30 000 policiers seront alors lancés aux trousses des ravisseurs mais sans grande réussite. Après un changement de responsable d'enquête et le dessaisissement du commissaire PIERANGELI de la Sûreté par le commissaire DENIS et le Juge RENARD, il faudra onze mois à la police pour que les preneurs d'otage, un ancien proxénète Pierre-Marie LARCHER et un mythomane flambeur du nom de Raymond ROLLAND dit Roland de BEAUFORT (en photo avec Lise l'une de ses complices), deux petits truands, et trois de leurs complices Jean ROTHMAN, une miss Danemark Lise BODIN et Rolande NEMICZIK, la promise de LARCHER, soient arrêtés le 5 mars 1961 dans une station de sport d'hiver et à Bourg-en-Bresse après une traque méthodique qui aurait pu échouer un journaliste en quête de sensation ayant sorti un article trop tôt. Grâce aussi à l'alerte d'un indic qui trouvait le train de vie de LARCHER et ROLLAND un tantinet dispendieux. Et grâce aussi aux caractères d'une machine à écrire qui avait disparu du domicile de l'ex-épouse de Raymond ROLLAND, une certaine Ginette qui exploitait une parfumerie que les enquêteurs identifieront comme la même que celle qui avait servi à taper la lettre de demande de rançon. Une infime partie de celle-ci, seulement 57 450 NF sera retrouvée, le reste ayant été dilapidé par deux truands qui feront bombance durant plusieurs mois, menant grand train de vie. Cette escroquerie à la petite semaine va devenir, aussi, un crime sur les pouvoirs de la fiction car c’est un roman de la collection « Série noire » : Rapt de l'auteur américain Lionel WHITE de Gallimard qui donnera l'idée aux ravisseurs de monter cet incroyable et inédit enlèvement. La lettre de rançon copiée sera même celle qui se trouvait en 4ème de couverture du bouquin. Pour une fois, c’est la littérature qui vient au secours du réel.

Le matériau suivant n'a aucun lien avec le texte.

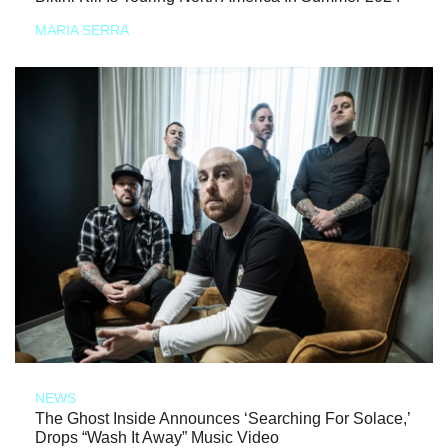
MARIA SERRA
NEWS
The Ghost Inside Announces ‘Searching For Solace,’
Drops “Wash It Away” Music Video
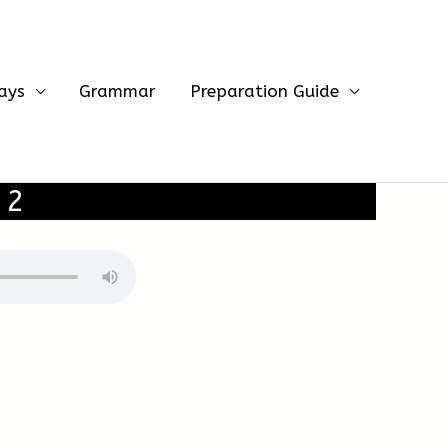
ays
Grammar
Preparation Guide
 2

Bien que défendus par des ténors du barreau en octobre 1961 : René FLORIOT et J-L TIXIER-VIGNANCOURT, les deux gredins seront condamnés à vingt ans de réclusion après trois jours de procès, le maximum prévu par le code pénal. Parce que même sans s'être rendus coupables de violences sur le petit garçon, ils l'avaient été en inquiétant les parents d'Eric et surtout sa mère. Leurs avocats essaieront de les opposer, probablement pour que chacun de leurs clients s'en tire à meilleur compte mais ce sera peine perdue. On notera que la détention profitera aux deux gredins puisque Pierre LARCHER deviendra enseignant dans le Droit après avoir suivi des cours et que Raymond ROLLAND travaillera dans l'édition.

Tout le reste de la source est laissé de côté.